Canoagem

Mago dos números na canoagem moldou o mito chamado Isaquias

Juca Varella/Folhapress
Jesus Morlan, técnico da seleção brasileira de canoagem, posa ao lado de Isaquias Queiroz, Ronilson Oliveira e Erlon Silva imagem: Juca Varella/Folhapress

Bruno Doro e Guilherme Costa

Do UOL, no Rio de Janeiro

Não foi com Jesus Morlan que Isaquias Queiroz deu suas primeiras remadas. Mas foi ele que transformou um baiano promissor em um mito de seu esporte. Antes dele, nenhum atleta da canoagem (dez fizeram o mesmo no caiaque) tinha subido ao pódio em três provas na mesma Olimpíada. Como ele fez isso? A resposta são os números.

O espanhol é fissurado por contas. Desde que chegou ao Brasil, ele usa planilhas com somas de horas de trabalho, menos horas de descanso para chegar ao atleta ideal. A fórmula é simples: para um canoísta ser competitivo nas Olimpíadas, é preciso remar 4400km e treinar por 750 horas no ano pré-olímpico. “A canoagem é simples. Existem caminhos bem definidos a seguir. Não temos atalhos", costuma dizer.

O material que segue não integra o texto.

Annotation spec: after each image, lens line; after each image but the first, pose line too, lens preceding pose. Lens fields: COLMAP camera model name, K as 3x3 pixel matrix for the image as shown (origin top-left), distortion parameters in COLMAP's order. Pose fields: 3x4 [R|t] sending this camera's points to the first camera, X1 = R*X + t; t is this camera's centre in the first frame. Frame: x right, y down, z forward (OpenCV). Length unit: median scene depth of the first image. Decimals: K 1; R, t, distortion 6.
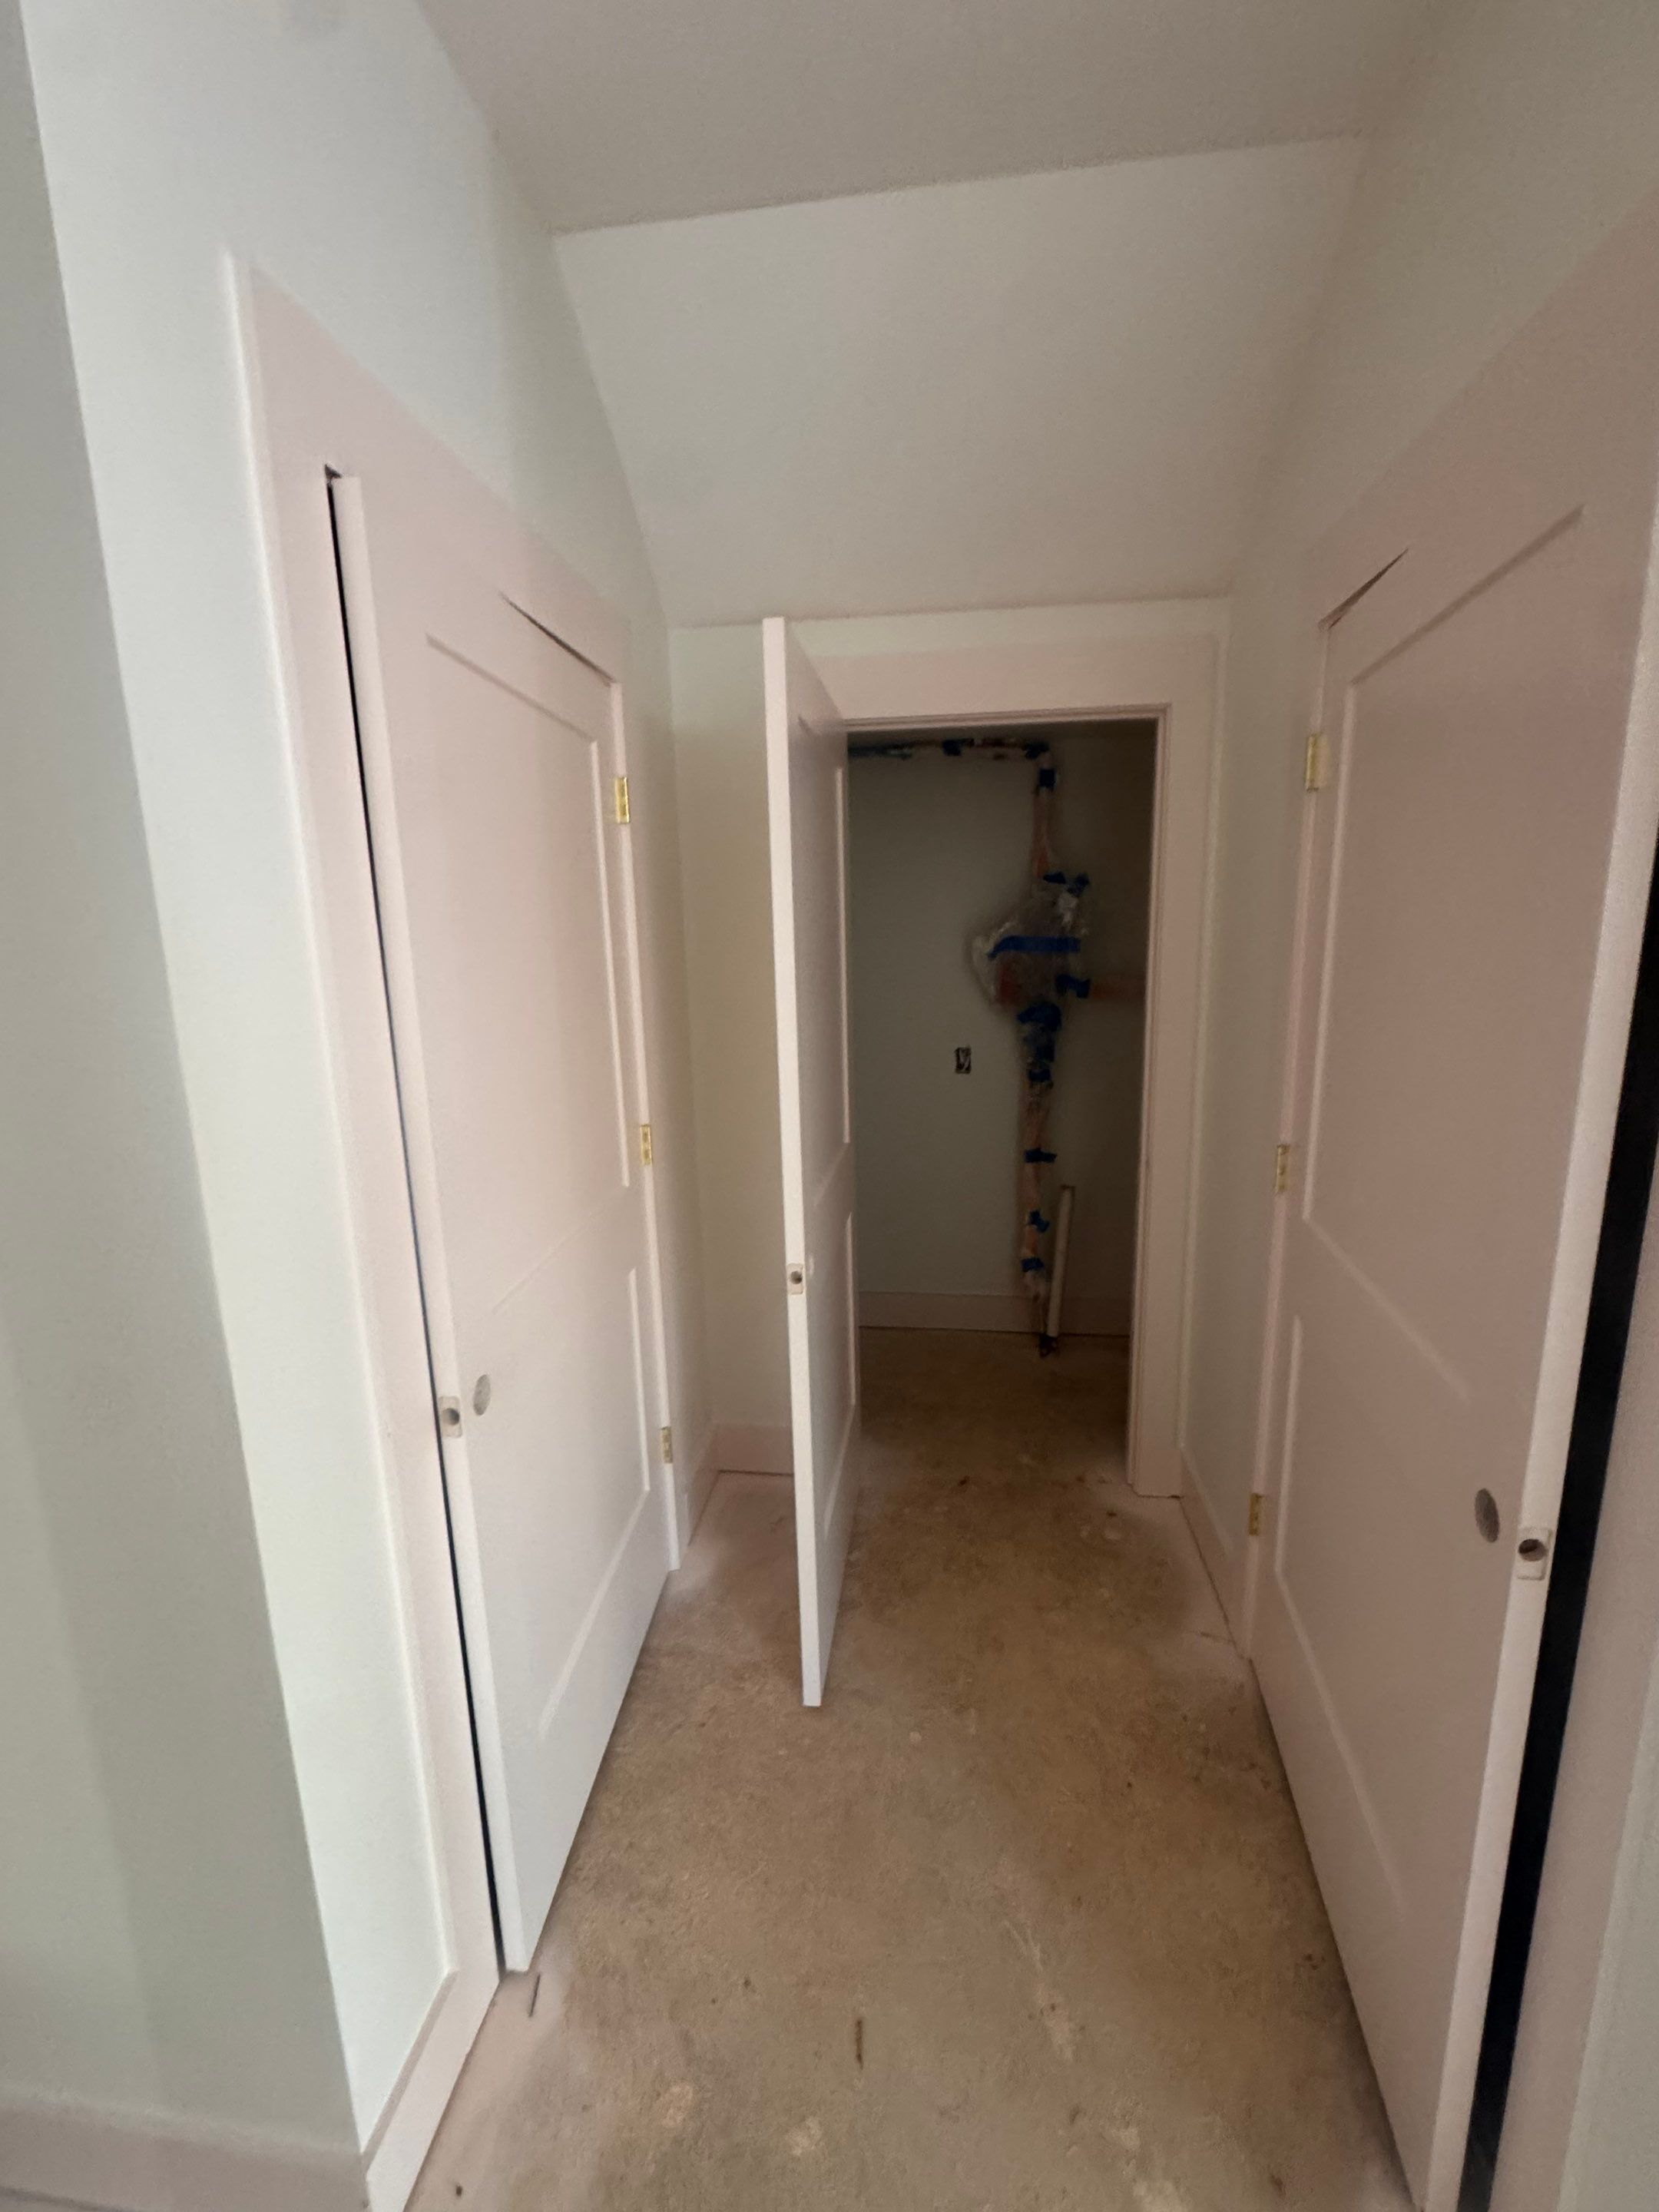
lens RADIAL K [[890.6, 0, 829.5], [0, 890.6, 1117.4], [0, 0, 1]] dist [-0.008164, 0.001360]
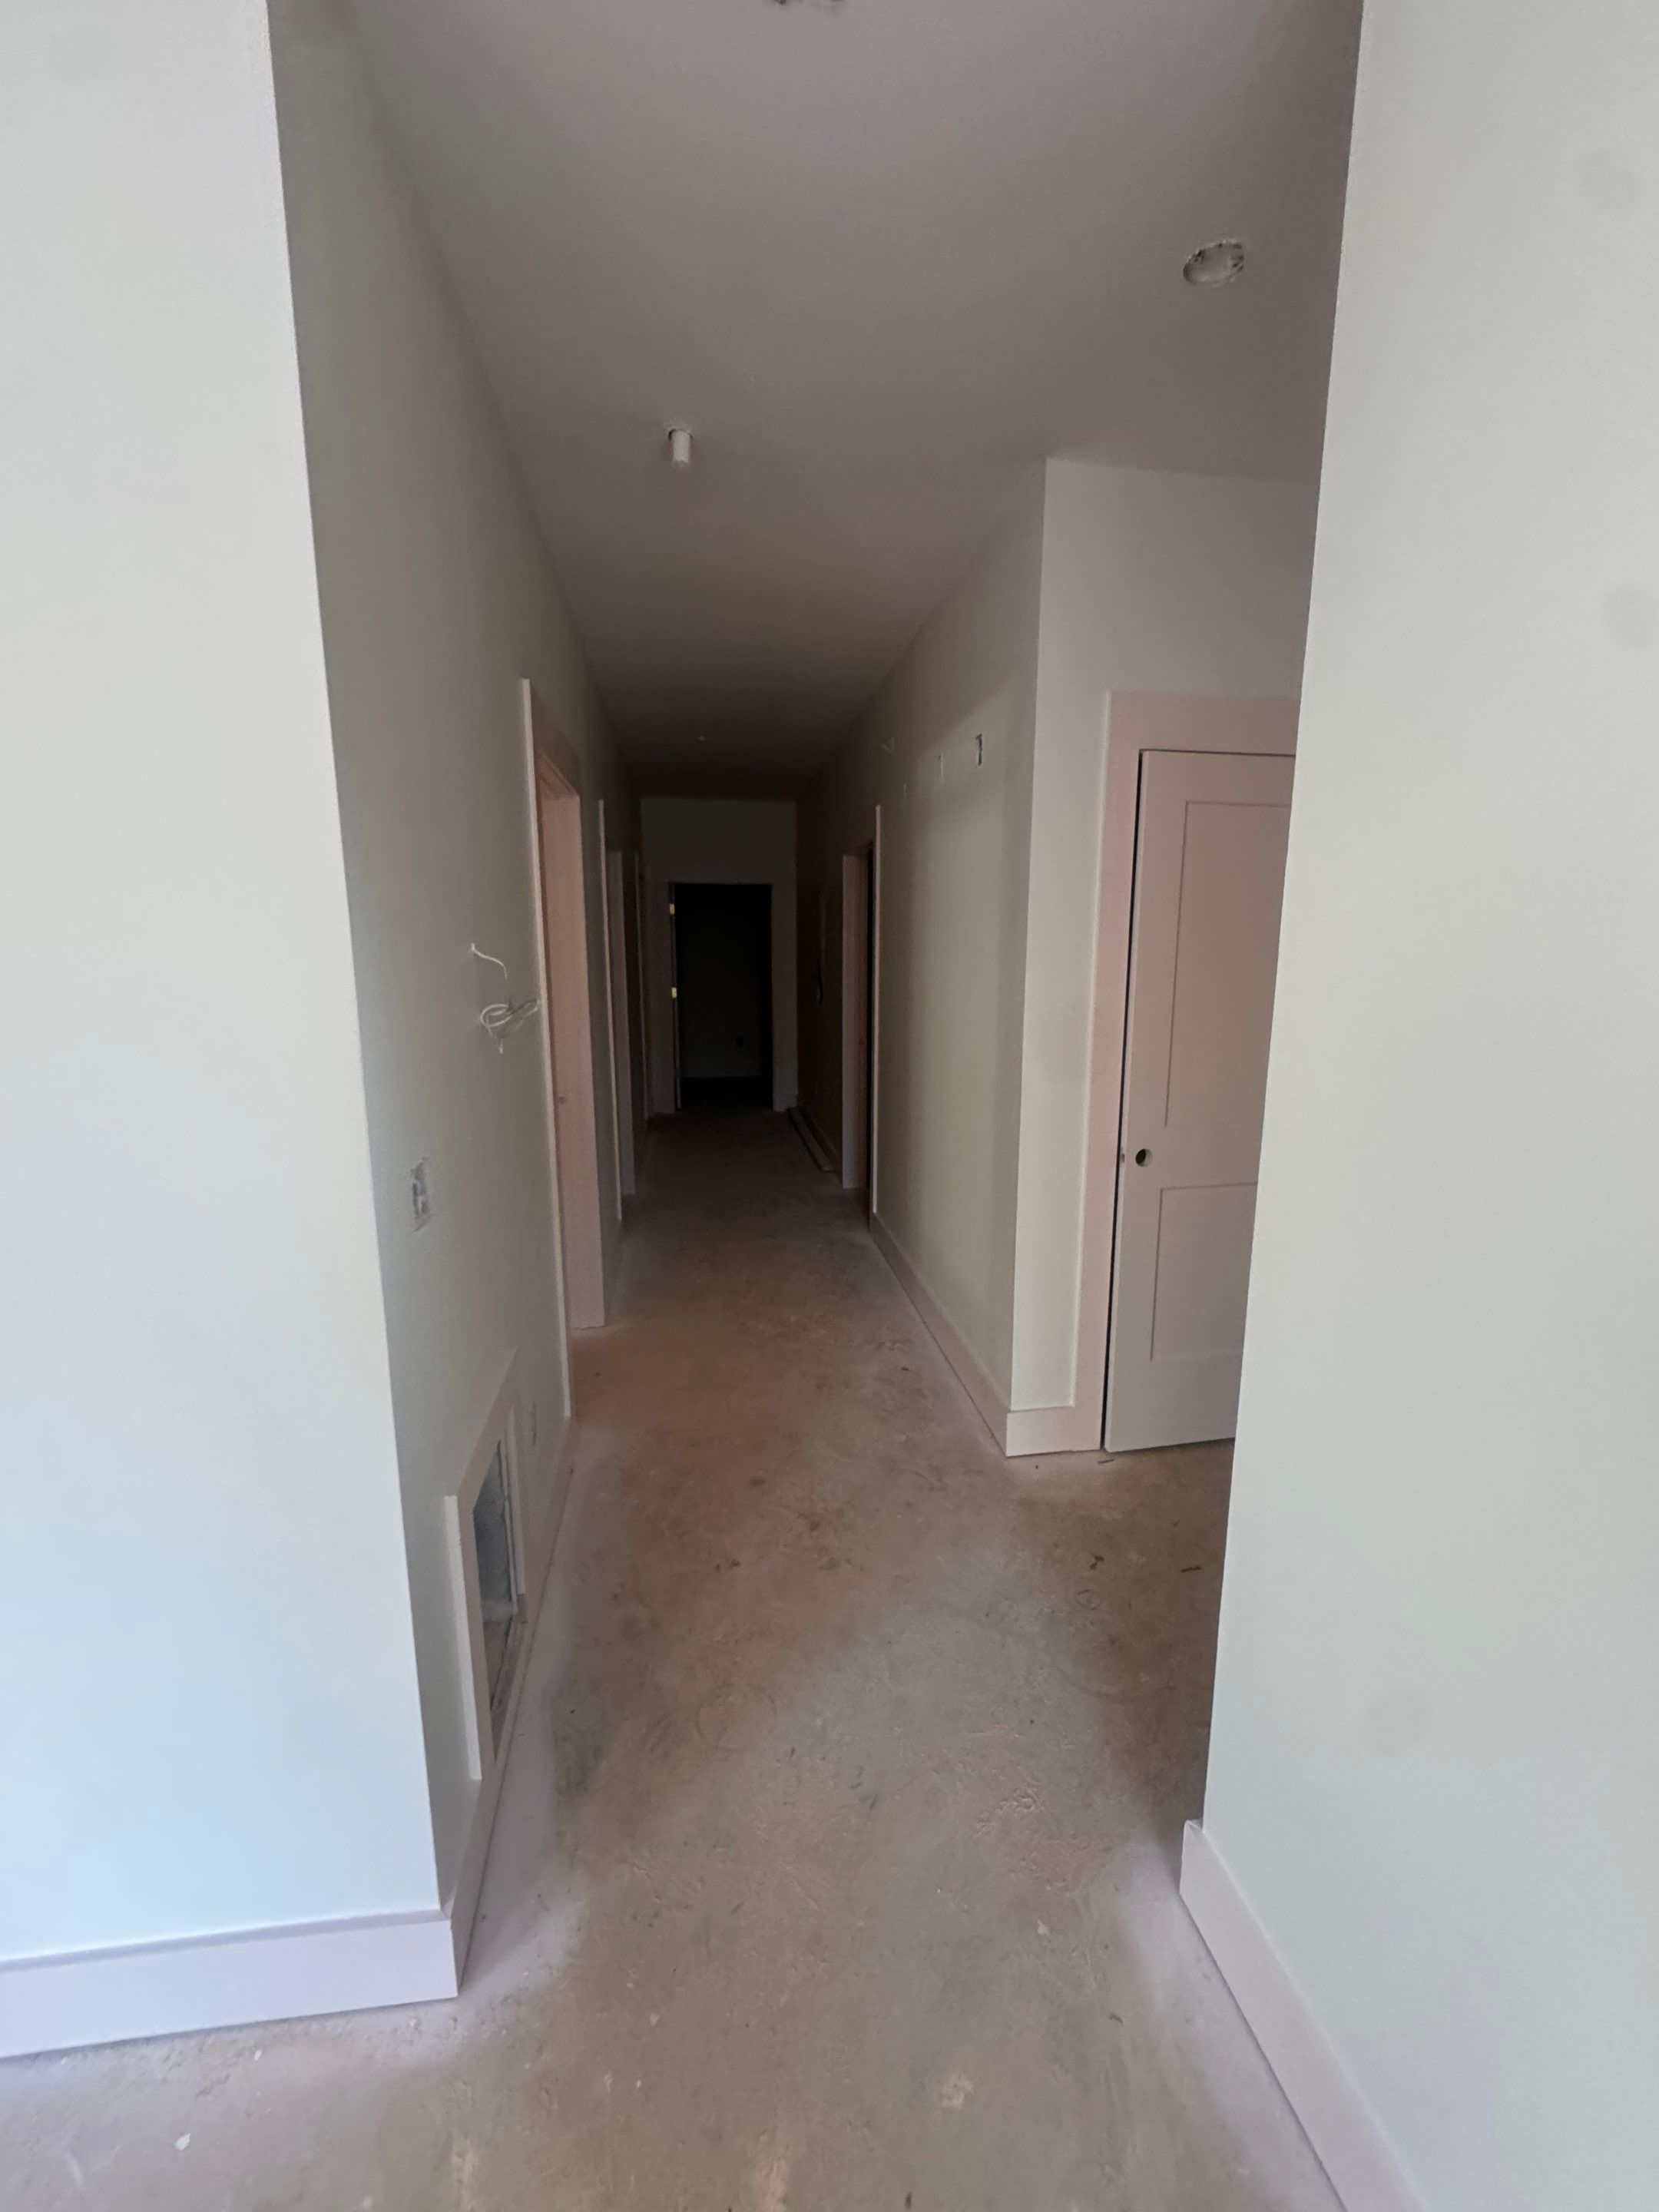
lens RADIAL K [[890.6, 0, 823.6], [0, 890.6, 1106.2], [0, 0, 1]] dist [-0.008164, 0.001360]
pose [[0.276237, 0.186464, -0.942828, 1.380023], [-0.179759, 0.973711, 0.139905, 0.035271], [0.944129, 0.130835, 0.302494, -0.359622]]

A linha dura, baseada em números, fez os brasileiros sentirem na pele o que é treinar para os Jogos Olímpicos. Isaquias, Erlon Souza e os outros membros da equipe ficavam isolados em Lagoa Santa. Cada período de treinamento tinha oito semanas ininterruptas, sem descanso. Folgas só a cada 56 dias.

Por isso que, quando disputou sua última prova no Rio, e conquistou a segunda medalha de prata, no C2-1000m ao lado de Erlon, Isaquias só queria pensar em descansar. “Eu combinei com o Jesus que se ganhasse as três medalhas estaria de folga até dezembro. Ontem, falei com ele e ele disse: ‘Só tem duas. Volta a treinar em outubro’. Agora são três, ele só me vê no fim do ano”, brincou o baiano.

A linha dura de Morlan ficou famosa na delegação brasileira. Os canoístas chegaram como o time mais blindado contra a imprensa do Brasil. Em 2016, Isaquias só separou dois dias para dar entrevistas. No restante do tempo, os atletas falaram apenas em eventos oficiais. Mais do que isso: quando o espanhol chegou, a sede da canoagem brasileira era São Paulo. Eles treinavam na raia olímpica da USP, na Marginal Pinheiros. Ele não aprovou.

O técnico, então, visitou seis cidades com grandes cursos de água e escolheu Lagoa Santa, em Minas Gerais, como sede para a seleção. Lá encontrou um lugar ideal de treinamento, com características ideais de profundidade de água e ventos, além de isolamento para seus atletas. Mais do que isso, encontrou tranquilidade para fazer suas contas em paz.

“Em 2012, eu tinha sumido do mapa da canoagem. Nem sei se pensava mais na Rio-2016. Em 2013, o comitê olímpico fez uma contratação muito importante para a gente. Vocês podem ver que depois que contrataram o Jesús Morlán os resultados do Brasil melhoraram muito na canoagem. A gente foi para Mundial na primeira temporada e conseguiu prata, bronze e ouro. Sem ele, eu não teria conseguido essa medalha. O pessoal pode falar que eu tenho talento, que isso e aquilo, mas sem um bom cara para lapidar o diamante você não tem como chegar ao ponto certo. O cara tem cabeça, sabe o que faz”, elogia Isaquias.

O que Jesus fez com o Brasil ele já tinha feito com a Espanha. Seu pupilo mais vitorioso até hoje é David Cal, que se tornou o maior atleta olímpico vivo espanhol, dono de cinco medalhas olímpicas em três edições dos Jogos. Cal chegou a treinar com os brasileiros em Minas, mas não encontrou ritmo para voltar ao esporte competitivo.

A dúvida, agora, é se Morlán terá a chance de levar Isaquias a um patamar superior ao de David Cal. O contrato do espanhol vence neste ano e o COB (Comitê Olímpico do Brasil) decidiu começar a tratar da renovação apenas após a Olimpíada.

"Sempre me recusei a falar sobre o futuro porque sou do norte da Espanha e lá somos muito supersticiosos. Primeiro, o objetivo era lutar por uma medalha que sabíamos que era possível. Os jogos agora acabaram e estamos felizes. Mas eu não falo em ficar ou não. Falo em projeto. Se tiver um projeto de quatro anos, que é como trabalhamos, podemos conversar", completou Jesus Morlan.